Vettorato E, De Gennaro C, Okushima S, Corletto F
Dick White Referrals, Station Farm - London Road, Six Mile Bottom, Cambridgeshire, CB80UH.
J Small Anim Pract. 2013 Dec;54(12):630-7. doi: 10.1111/jsap.12146. Epub 2013 Oct 24.
To compare the lateral pre-iliac approach to the lumbar plexus combined with lumbar paravertebral sciatic nerve block, and the dorsal paravertebral approach to the lumbar plexus combined with sciatic nerve block in dogs.
Retrospective examination of case records of dogs that received the blocks and underwent pelvic limb orthopaedic surgery between 2010 and 2012. Success rate (intraoperative fentanyl consumption <2·1 µg/kg/hour), type and dose of local anaesthetic used, multiple of minimum alveolar concentration of volatile anaesthetic agent administered, incidence of intraoperative hypotension, postoperative methadone administration, postoperative contralateral limb paralysis and neurological complication at 6 weeks re-examination were analysed.
Ninety-six and 95 records were retrieved in which lateral pre-iliac - lumbar paravertebral sciatic nerve and dorsal paravertebral - sciatic nerve were used, respectively. Success rates were 82·3% in lateral pre-iliac - lumbar paravertebral sciatic nerve and 74·7% in dorsal paravertebral - sciatic nerve groups. Bupivacaine, levobupivacaine and ropivacaine were used.
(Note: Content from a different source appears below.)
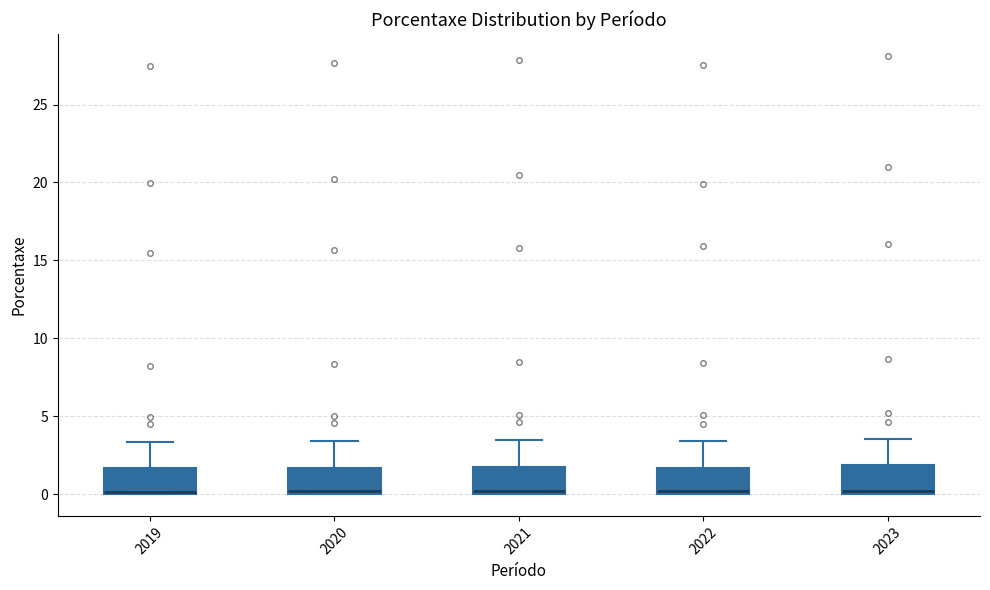

Where does the upper whisker of the box at x = 2020 end on the y-axis? The values are not printed on the chart, so give them approximately, as read against the axis.

3.5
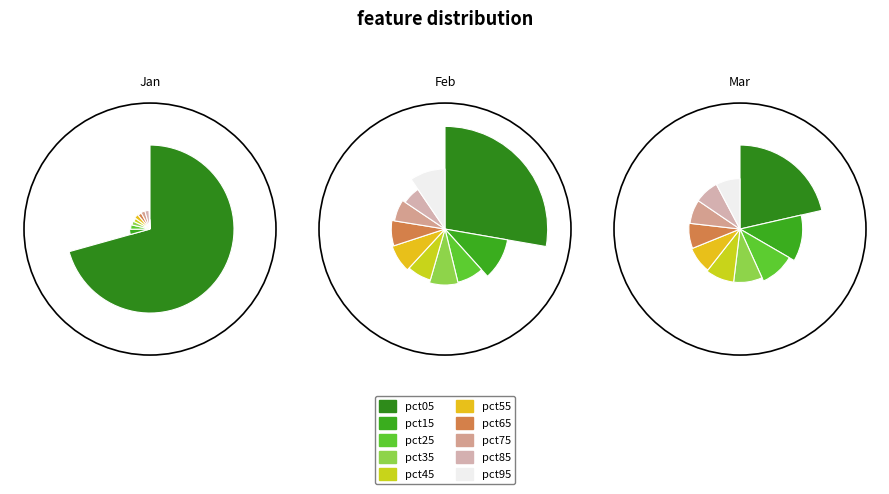

Combined, what portion of the pie is pct85 and pct65?

6.8%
Total local anaesthetic doses, intraoperative hypotension and postoperative methadone administered were similar between groups; minimum alveolar concentration multiple was significantly (P<0·001) lower in lateral pre-iliac - lumbar paravertebral sciatic nerve group. No neurological complications were noted.
Although success rates and perioperative analgesic requirements were not significantly different, the different exposure to anaesthetic agents suggests that the two techniques may not be equivalent.
比较犬髂前外侧入路腰丛联合腰旁坐骨神经阻滞与椎旁背侧入路腰丛联合坐骨神经阻滞。
回顾性检查2010年至2012年间接受阻滞并接受骨盆肢体骨科手术的犬的病例记录。分析成功率(术中芬太尼消耗量<2·1μg/kg/小时)、所用局部麻醉药的类型和剂量、挥发性麻醉药最低肺泡浓度倍数、术中低血压发生率、术后美沙酮给药情况、术后对侧肢体麻痹以及6周复查时的神经并发症。
分别检索到96份和95份使用髂前外侧 - 腰旁坐骨神经和椎旁背侧 - 坐骨神经阻滞的记录。髂前外侧 - 腰旁坐骨神经组成功率为82·3%,椎旁背侧 - 坐骨神经组为74·7%。使用了布比卡因、左旋布比卡因和罗哌卡因。两组间局部麻醉药总剂量、术中低血压及术后美沙酮给药情况相似;髂前外侧 - 腰旁坐骨神经组最低肺泡浓度倍数显著更低(P<0·001)。未观察到神经并发症。
尽管成功率和围手术期镇痛需求无显著差异,但不同的麻醉药暴露表明这两种技术可能不等同。